The moment that raised this film to it's heights was the psychiatrist's tale. It deals with a ventriloquist (Michael Redgrave) who shoots a rival (Hartley Power) for trying to steal the affections of his dummy Hugo. Besides the obvious homosexual overtones of the story, the story has Redgrave's best film performance (unless one counts his Jack Worthing in THE IMPORTANCE OF BEING EARNEST or his Andrew Crocker-Harris in THE BROWNING VERSION) as the insane Maxwell Freer. It also has a chilling unexpected conclusion when Valk, trying to get to the heart of Redgrave's psychosis, unleashes a demon that nobody expected.

The other two stories are less frightening - one (Sally Howes' story about a personal ghost experience, probably when she was visiting the English town of Road) concerning an actual 1860 murder of a little boy, Francis Saville Kent. The murderer who was eventually punished (his sister Constance) survived a twenty year incarceration after her confession - and lived to be 101 in Australia. Nowadays, recent studies of that case suggest that Constance was not the killer - her father Samuel, or his mistress, the family nurse, may have killed Francis to keep him from talking to his mother about seeing a tryst. Constance loved her father, and may have taken the rap to protect him. However, Francis was her step-brother, not a full brother, and the originally investigation by the brilliant Scotland Yard Detective Jonathan Whicher in 1860 pointed to Constance as the killer.

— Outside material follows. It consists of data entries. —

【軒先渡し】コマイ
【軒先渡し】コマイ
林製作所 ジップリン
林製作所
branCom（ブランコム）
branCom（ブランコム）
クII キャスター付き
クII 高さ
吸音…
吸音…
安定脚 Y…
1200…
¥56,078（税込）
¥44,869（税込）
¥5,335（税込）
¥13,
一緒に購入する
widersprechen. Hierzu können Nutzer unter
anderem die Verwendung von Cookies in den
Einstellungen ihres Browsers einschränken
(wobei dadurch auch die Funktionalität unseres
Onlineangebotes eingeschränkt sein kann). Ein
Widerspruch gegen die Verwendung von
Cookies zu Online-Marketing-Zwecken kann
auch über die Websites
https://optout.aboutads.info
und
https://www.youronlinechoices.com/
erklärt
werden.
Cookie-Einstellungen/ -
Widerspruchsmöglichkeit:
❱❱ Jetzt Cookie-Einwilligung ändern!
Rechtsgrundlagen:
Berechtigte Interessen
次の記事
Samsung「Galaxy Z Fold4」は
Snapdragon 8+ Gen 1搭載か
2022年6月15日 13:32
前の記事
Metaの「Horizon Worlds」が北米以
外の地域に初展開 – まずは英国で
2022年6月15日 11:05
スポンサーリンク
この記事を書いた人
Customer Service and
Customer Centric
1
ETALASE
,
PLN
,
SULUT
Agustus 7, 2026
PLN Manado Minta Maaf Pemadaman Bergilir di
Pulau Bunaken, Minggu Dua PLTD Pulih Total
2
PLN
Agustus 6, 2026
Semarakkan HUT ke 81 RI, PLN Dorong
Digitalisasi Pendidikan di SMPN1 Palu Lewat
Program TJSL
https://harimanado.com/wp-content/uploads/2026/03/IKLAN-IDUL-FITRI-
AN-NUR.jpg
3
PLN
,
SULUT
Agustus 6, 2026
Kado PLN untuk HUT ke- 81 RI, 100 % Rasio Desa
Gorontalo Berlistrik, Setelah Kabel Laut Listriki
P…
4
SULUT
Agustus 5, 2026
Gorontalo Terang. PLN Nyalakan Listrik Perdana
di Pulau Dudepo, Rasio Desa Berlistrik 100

The least of the stories (told by Culver) is based on an amusing golf - ghost tale by H.G. Wells. It is a pleasant diversion (it stars Basil Radford and Naunton Wayne as rival golf players), and allows the segment with Redgrave greater effect by coming just before it.

The film has had effects ever since it came out. For instance, Danny Kaye (who slightly resembles Redgrave) played a ventriloquist with psychological problems (or an independent dummy) in KNOCK ON WOOD a few years later. A troublesome dummy named "Gabbo" (also a reference to Eric Von Stroheim's THE GREAT GABBO) briefly replaced "Crusty the Clown" in the rating of Springfield in THE SIMPSONS. But for the best effect it is Redgrave's moment of madness here, and the wonderful climax of this frightening movie. Are there better deja vu films? Just room for one sir!